Heat the joint. Most of the electronics stuff you solder can be fried with too much heat. You want just enough heat to get the solder to flow where you need it. And remember not to move anything until the solder sets because you can get a bad connection that way too. It's just something that takes practice. Matt Bruck did a video on one of the Guitar World cds a little while ago, and I learned a few things, and I've been soldering for years.


----------



## Stitch (Apr 27, 2007)

Here is a better question; did you use the original pots or the ones that came in the EMG-ZW set? Because it sounds from the volume troubles like you aren't using a 50K pot.

Since the ZW is relatively new, i would have thought ALL the pickups and connectors used the Quik-connect wires. So soldering seems a bit nuts. But hey. Pics?
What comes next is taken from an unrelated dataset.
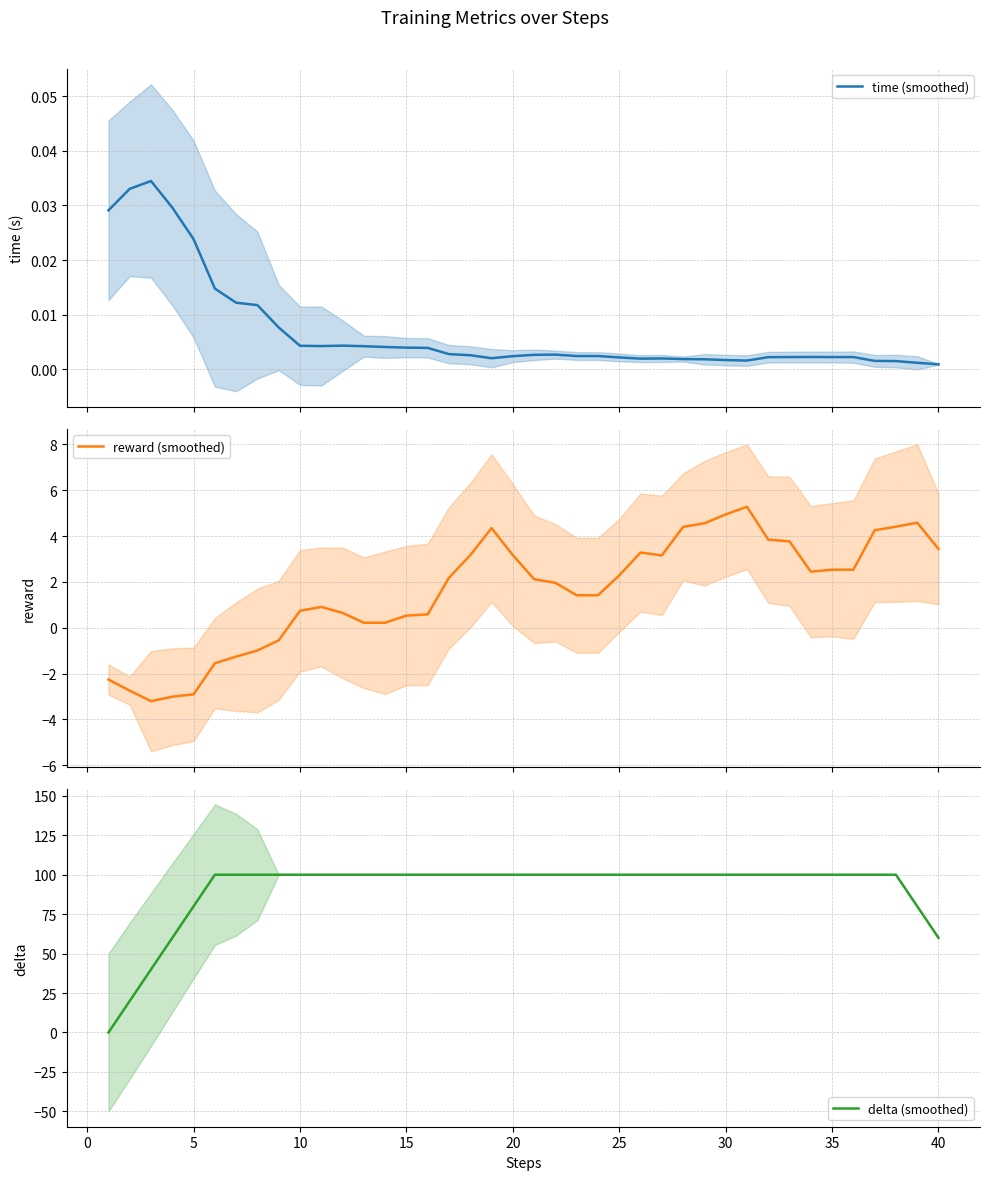

What is the value of the delta (smoothed) point at the 38th from the left?

100.0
The pot shouldnt fry unless you heated it for more than a few seconds, which is really all it needs. Besides, pots and resistors are remarkably resistant to heat - they are big so they take ages to heat up. The things you should be careful with are diodes, transistors, etc.


----------



## D-EJ915 (Apr 27, 2007)

oh yeah, sand the pot a bit and it'll be way easier to solder


----------



## ibzrg1570 (Apr 28, 2007)

stitch216 said:


> Here is a better question; did you use the original pots or the ones that came in the EMG-ZW set? Because it sounds from the volume troubles like you aren't using a 50K pot.
> 
> Since the ZW is relatively new, i would have thought ALL the pickups and connectors used the Quik-connect wires. So soldering seems a bit nuts. But hey. Pics?
> 
> The pot shouldnt fry unless you heated it for more than a few seconds, which is really all it needs. Besides, pots and resistors are remarkably resistant to heat - they are big so they take ages to heat up. The things you should be careful with are diodes, transistors, etc.


 
I used the pots that came with the ZW set (25K IIRC). The quik-connect wires only quickly connect to the pickup housing, not to the pots, so there's still soldering involved. I don't have any actual pictures because my camera sucks and it can't focus very well, but here's a diagram to show you what I mean.
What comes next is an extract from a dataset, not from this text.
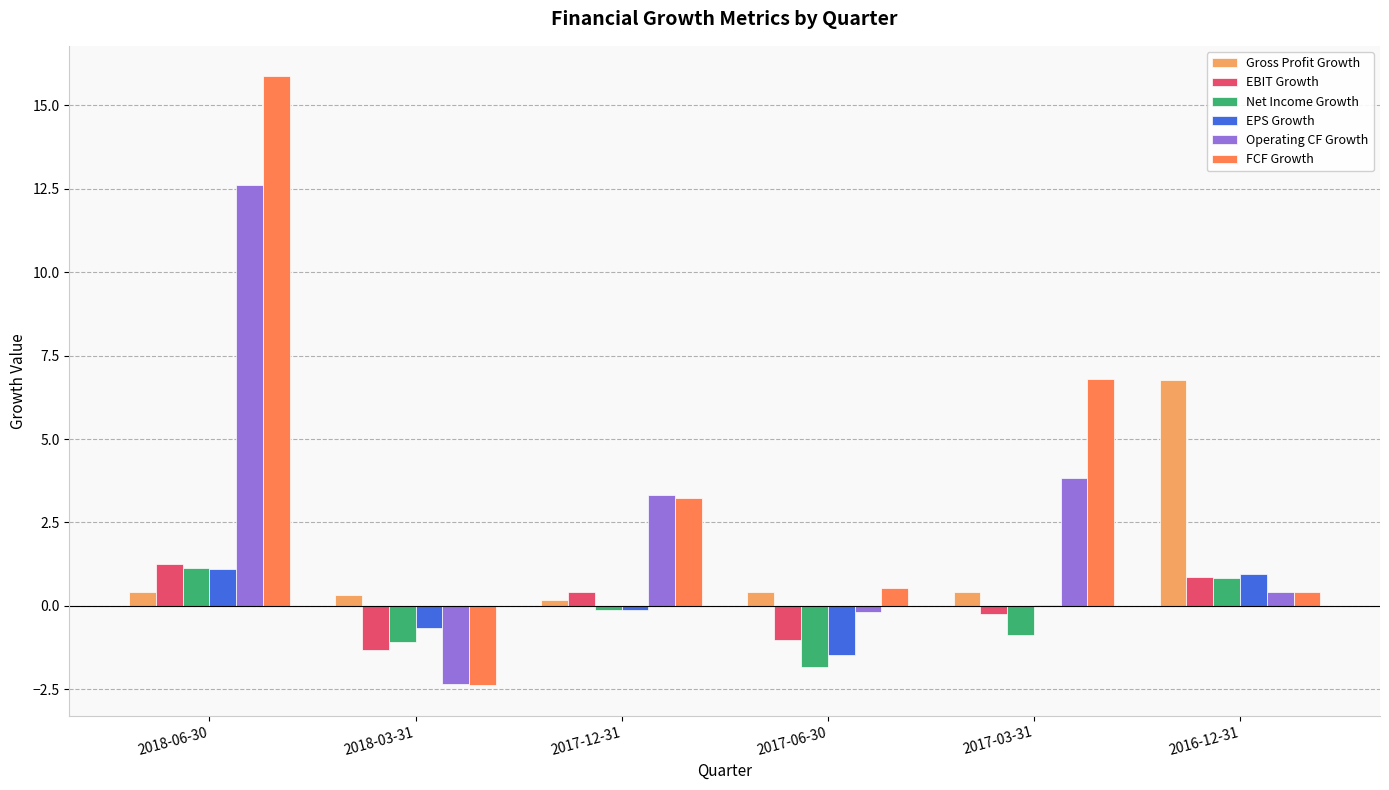

At which category is the sum across all series the highest?

2018-06-30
This isn't the diagram I'm using, but it's similar. Basically the wires have a layer of metal braid between the two insulated layers.


----------



## ibzrg1570 (Apr 30, 2007)

Let me know if this is correct. (According to the Matt Bruck video) I have to melt solder onto the wire and the pot first, then heat the wire and pot and manually connect them, then place solder on the heated joint, allowing it to melt over the joint.


----------



## ibzrg1570 (May 3, 2007)

Anyone? Please?


----------



## Regor (May 3, 2007)

ibzrg1570 said:


> Let me know if this is correct. (According to the Matt Bruck video) I have to melt solder onto the wire and the pot first, then heat the wire and pot and manually connect them, then place solder on the heated joint, allowing it to melt over the joint.
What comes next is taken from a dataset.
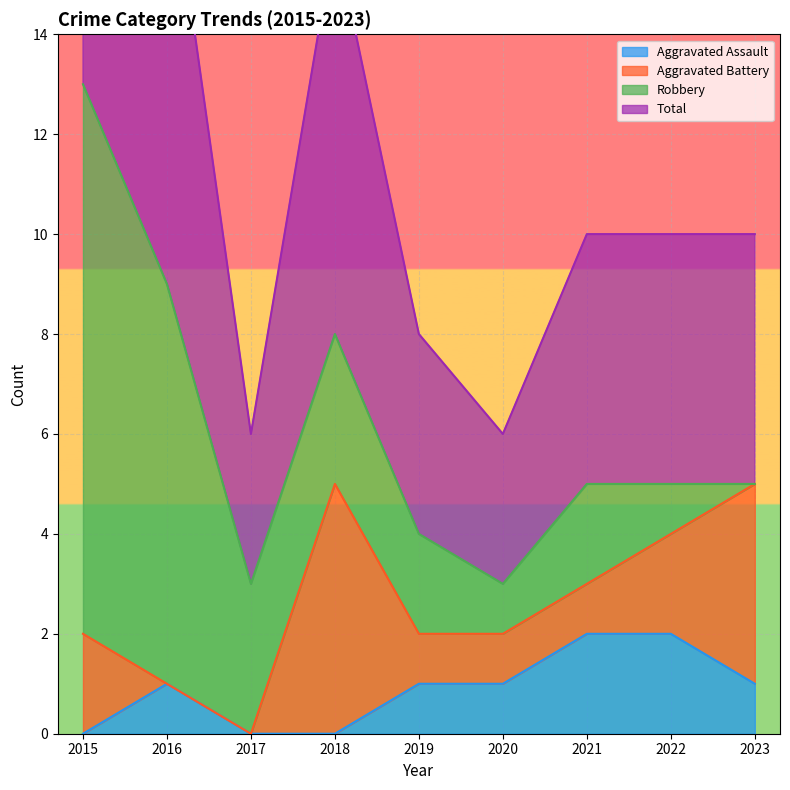

The value of Total at 2018 is 14. True or false?

False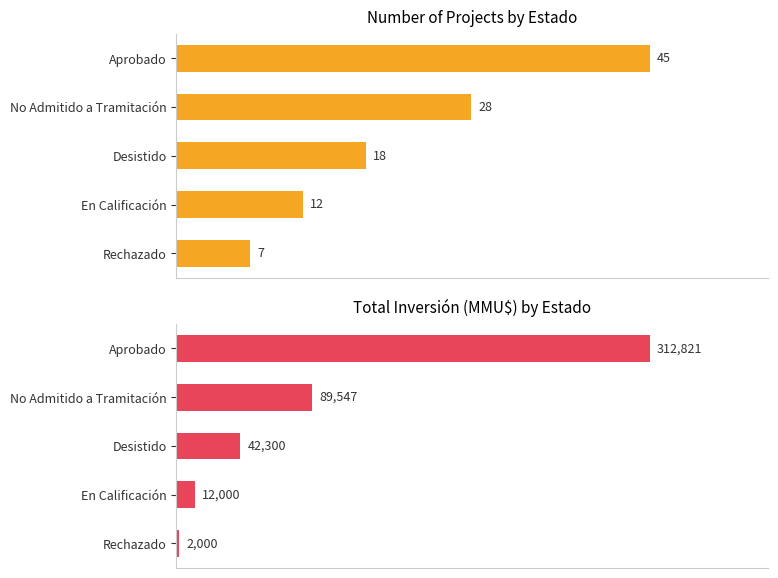

Are the bars horizontal?

Yes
That's exactly right. The white wire coming from the pickup has the hot lead, and the ground wire all inside of it. The black terminal end that is connected to the p/up is the wire that is surrounding the inner wire on the white wire. So that needs to be soldered to the pot. Heat the solder and the wire to connect it to the pot. Just like you've said above.

It's not that hard dude. You'll be fine.


----------



## jaxadam (May 3, 2007)

I've put quite a few EMGs in quite a few Ibanez guitars.

There's no right or wrong way to do it. I would suggest heating up some solder, and melt it on your outer cable. Put that area of the cable right by the volume pot, and heat the solder on the cable until it flows on the pot. If you need to, grab another dab of solder and throw it down there. Hold it very still until it sets, and you should be good to go.


----------



## ibzrg1570 (May 4, 2007)

Ok, thanks guys! Hopefully I'll get finished with this soon once and for all.


----------